2016 Cardedu Caladu Canonau Di Sardegna ($19)
Trent Stewart at Birmingham, Alabama’s Golden Age Wine pours this natural wine regularly. “It’s delicious—you get that Sardinian heat in the dark roasted-cherry flavors, and it’s got some funky earth to it, but it’s clean.”
2018 Raúl Pérez Ultreia Saint Jacques Tinto ($20)
Raúl Pérez is one of Spain’s most acclaimed winemakers, and this old-vine red, with its supple blueberry-cranberry notes, is, as Félix Meana of Cúrate in Asheville, North Carolina, says, “a perfect yet humble representation of everything that is exceptional about the wine tradition in Bierzo.”
2017 La Stoppa Trebbiolo Rosso ($25)
Elena Pantaleoni, owner of this historic estate in Emilia-Romagna, is one of the most eloquent producers of natural wine around, and her wines are equally expressive. This Barbera-Bonarda blend from her youngest vines has earthy, leathery aromas that lead into vibrant dark-berry flavors.
2018 Comando G La Bruja De Rozas ($30)
This joint project between young Spanish winemaking stars Daniel Landi and Fernando García has helped put the mountainous Gredos region, west of Madrid, on the map.

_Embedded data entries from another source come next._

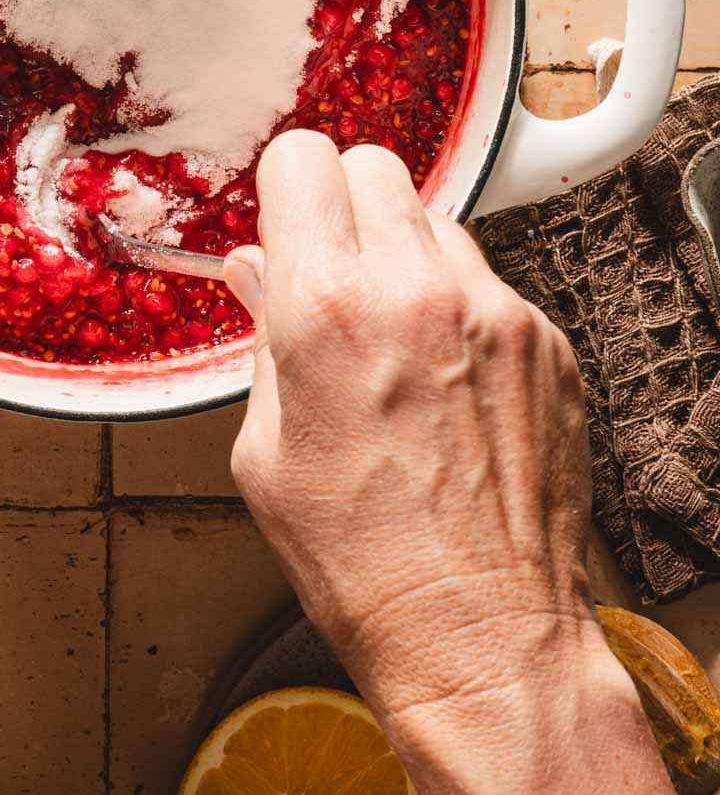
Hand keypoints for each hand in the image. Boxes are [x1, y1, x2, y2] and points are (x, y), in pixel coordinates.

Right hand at [225, 131, 669, 794]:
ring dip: (405, 254)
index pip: (303, 160)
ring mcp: (492, 311)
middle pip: (373, 165)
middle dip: (343, 206)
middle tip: (333, 268)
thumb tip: (255, 273)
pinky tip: (446, 377)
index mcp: (325, 310)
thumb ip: (262, 339)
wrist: (482, 638)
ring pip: (436, 219)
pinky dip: (460, 308)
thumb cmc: (366, 566)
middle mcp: (414, 291)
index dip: (285, 187)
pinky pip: (490, 282)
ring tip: (393, 335)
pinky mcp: (544, 341)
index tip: (285, 215)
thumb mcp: (266, 453)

They focus on graceful, aromatic old-vine Grenaches—this, their most affordable wine, is an excellent introduction.
2018 Pax North Coast Syrah ($30)
Matt Stamp says, “I like this wine for its high-toned, aromatic, peppery wildness.” And indeed you should—it’s a finely tuned California Syrah from a top winemaker that’s great for drinking right now, and it comes at a very fair price.

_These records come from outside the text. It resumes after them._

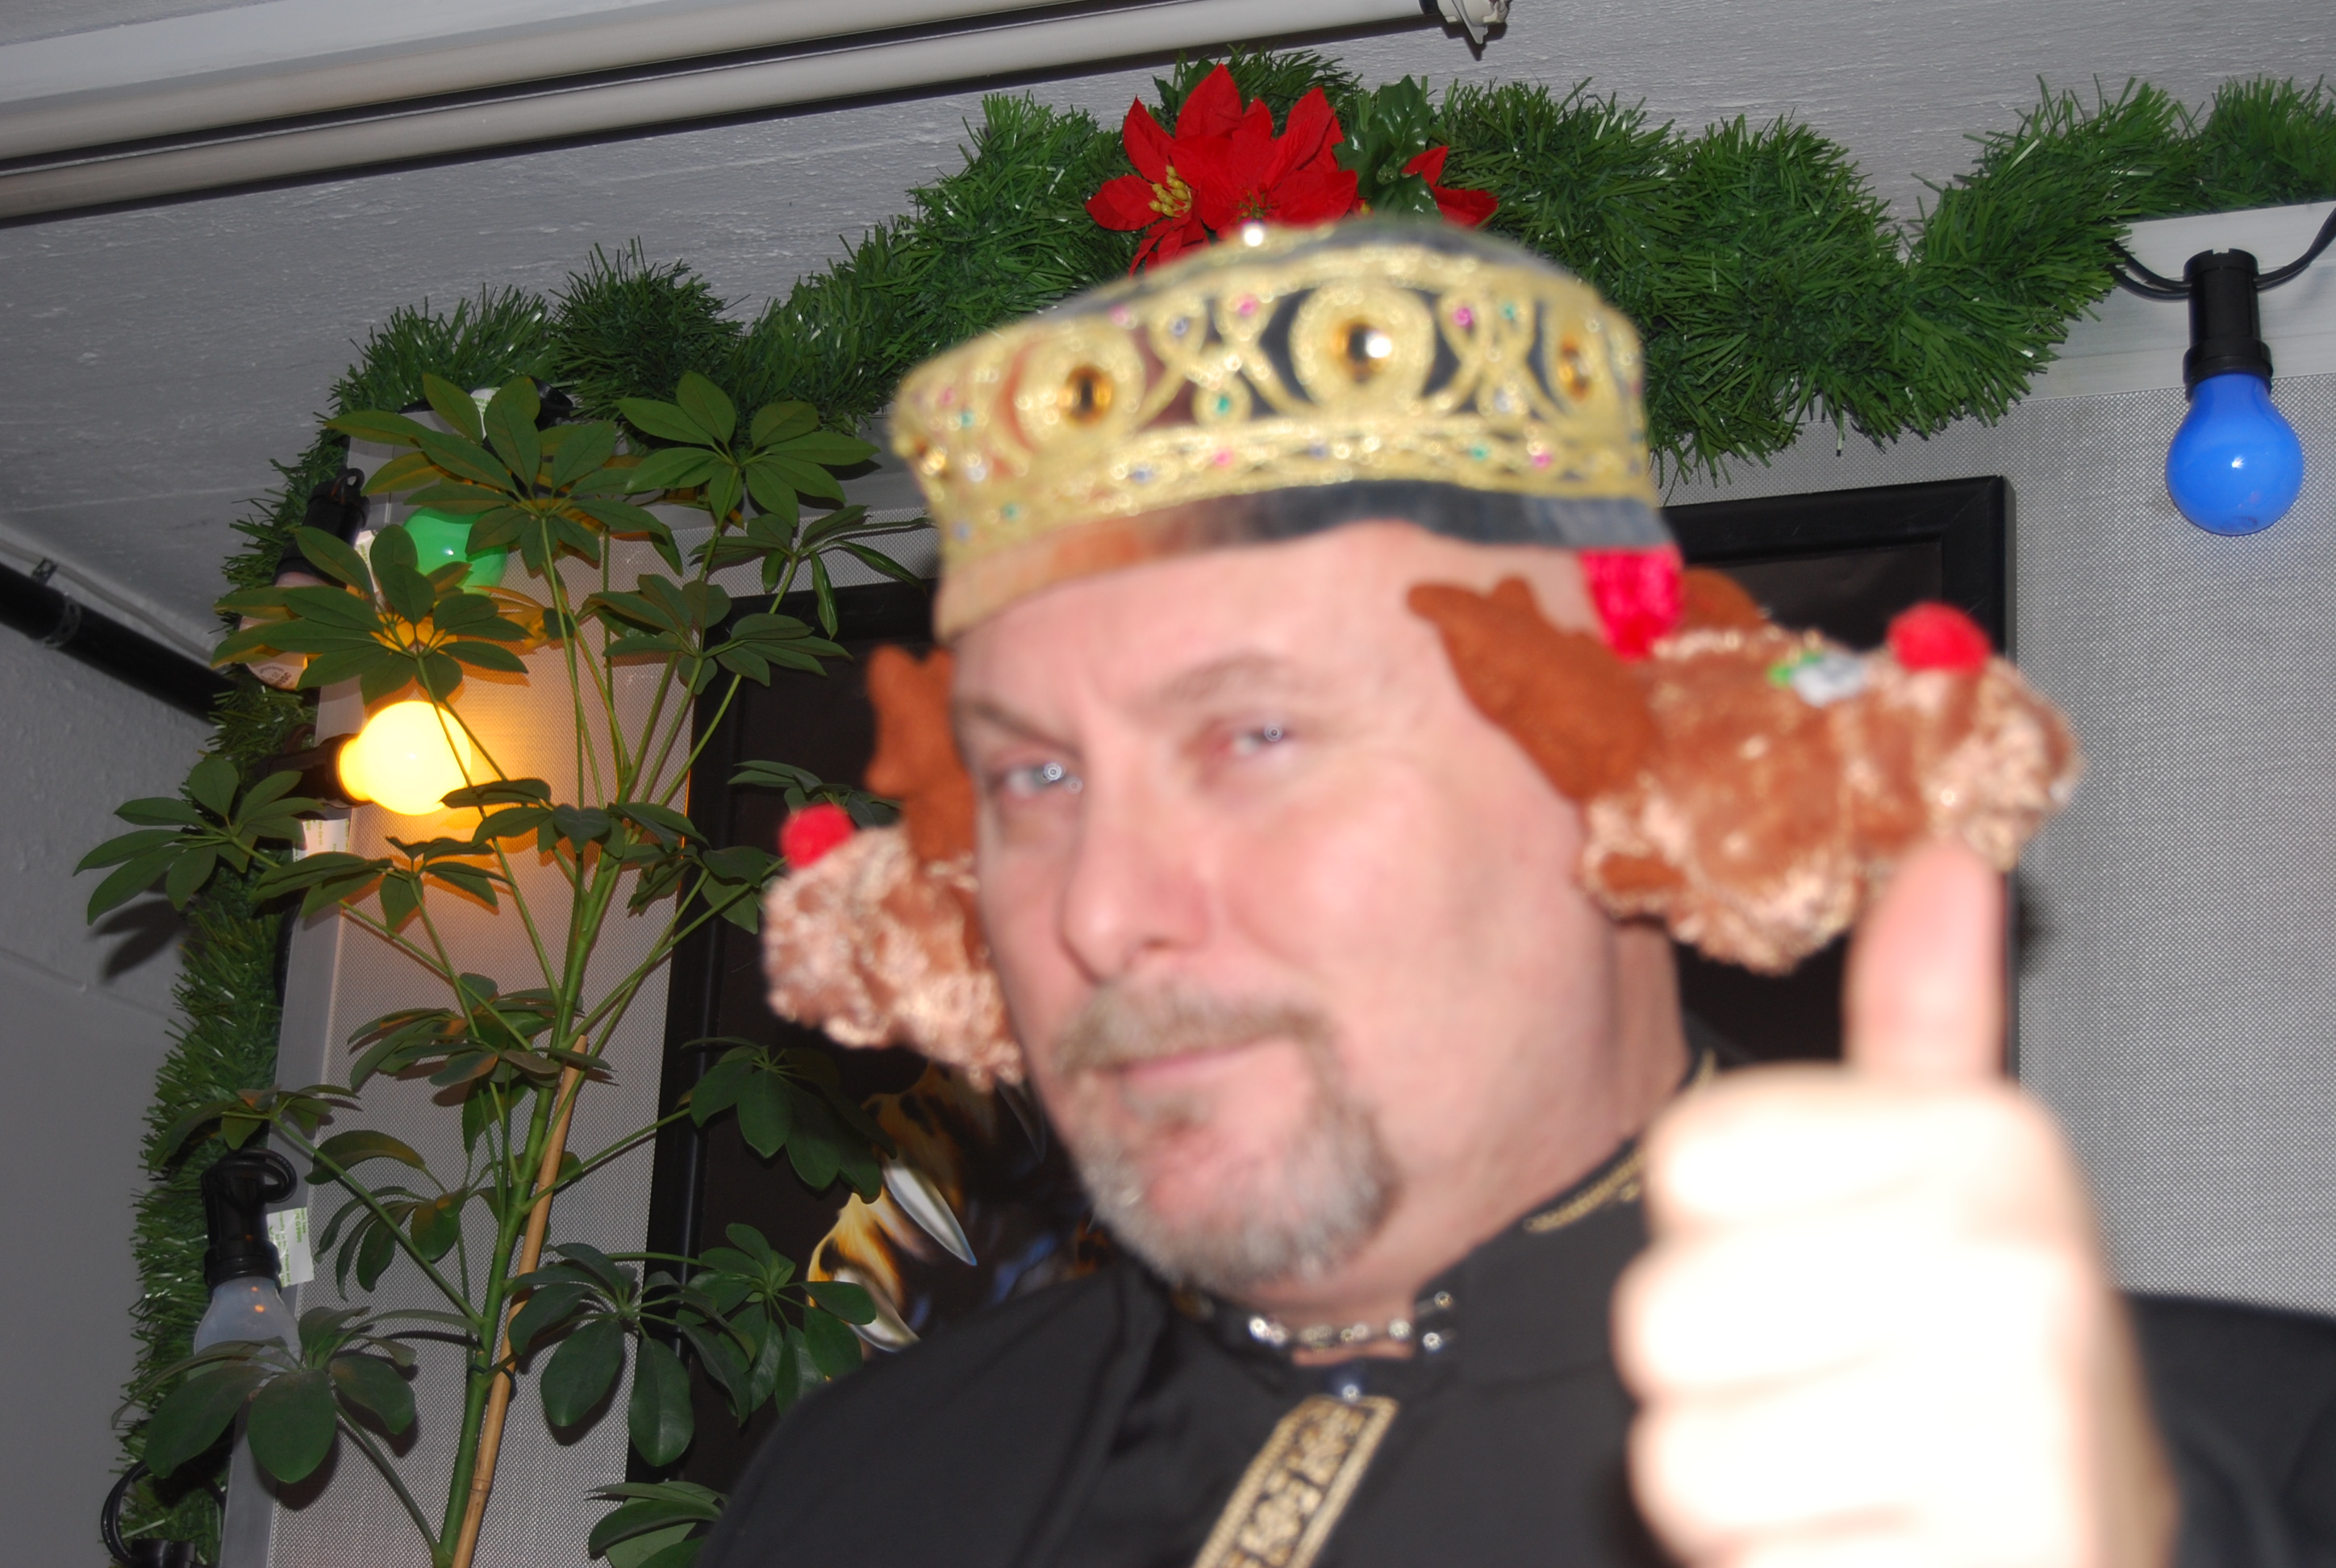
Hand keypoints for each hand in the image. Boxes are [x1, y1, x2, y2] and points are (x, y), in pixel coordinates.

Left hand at [1615, 842, 2175, 1567]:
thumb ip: (1924, 1029)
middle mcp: (2006, 1270)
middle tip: (1829, 1397)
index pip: (1689, 1162)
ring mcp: (2004, 1436)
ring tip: (1842, 1481)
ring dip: (1741, 1500)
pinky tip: (1872, 1554)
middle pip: (1663, 1317)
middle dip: (1717, 1384)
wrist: (2082, 1552)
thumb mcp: (1964, 1180)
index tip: (1820, 1268)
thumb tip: (1944, 863)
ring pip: (1683, 1461)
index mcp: (1985, 1147)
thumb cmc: (1987, 1364)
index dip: (1721, 1236)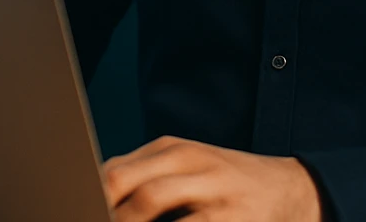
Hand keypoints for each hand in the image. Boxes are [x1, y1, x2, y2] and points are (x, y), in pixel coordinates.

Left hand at [102, 135, 324, 221]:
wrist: (294, 190)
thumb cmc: (227, 185)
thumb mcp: (188, 170)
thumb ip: (144, 179)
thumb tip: (92, 196)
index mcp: (174, 150)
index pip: (115, 172)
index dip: (86, 197)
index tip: (70, 208)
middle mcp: (193, 164)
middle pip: (129, 187)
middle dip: (104, 212)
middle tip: (86, 218)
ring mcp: (214, 193)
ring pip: (151, 205)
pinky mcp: (233, 221)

2016 Uccelliera Rapace ($35)
As Brent Kroll says, “Hey, Super-Tuscan drinker? Meet Brunello lover.” He adds that this blend of Sangiovese, Merlot, and Cabernet has enough tannins to accompany hearty dishes, along with “classic tea-leaf notes and well-integrated oak flavors.”
Cain Vineyard & Winery NV15 Cain Cuvée Napa Valley ($36)
A blend of mostly Merlot and Cabernet, plus Cabernet Franc and Petit Verdot, as well as a blend of vintages (2014 and 2015), this edition of Cain Cuvée holds to winemaker Christopher Howell’s style: elegant rather than massive, vibrant rather than dense. Think fresh plums, rather than jam.
2017 Band Of Vintners Napa Valley Cabernet Sauvignon ($40)
“We like this red because it allows guests to drink honest Napa Cabernet at a price that doesn’t shake heaven and earth,” says Matt Stamp of Compline in Napa. Four Napa Valley winemakers team up to make it, and at a time when the average Napa Cabernet runs $60 or so, it is definitely a bargain.
2015 Mas Doix Salanques ($50)
“I grew up in Catalonia, where the Priorat region is located, so this one is close to my heart!” says Meana. “It’s a prime example of the wines of the Priorat region.” And so it is: dark and dense, with lots of raspberry and black cherry Grenache flavor.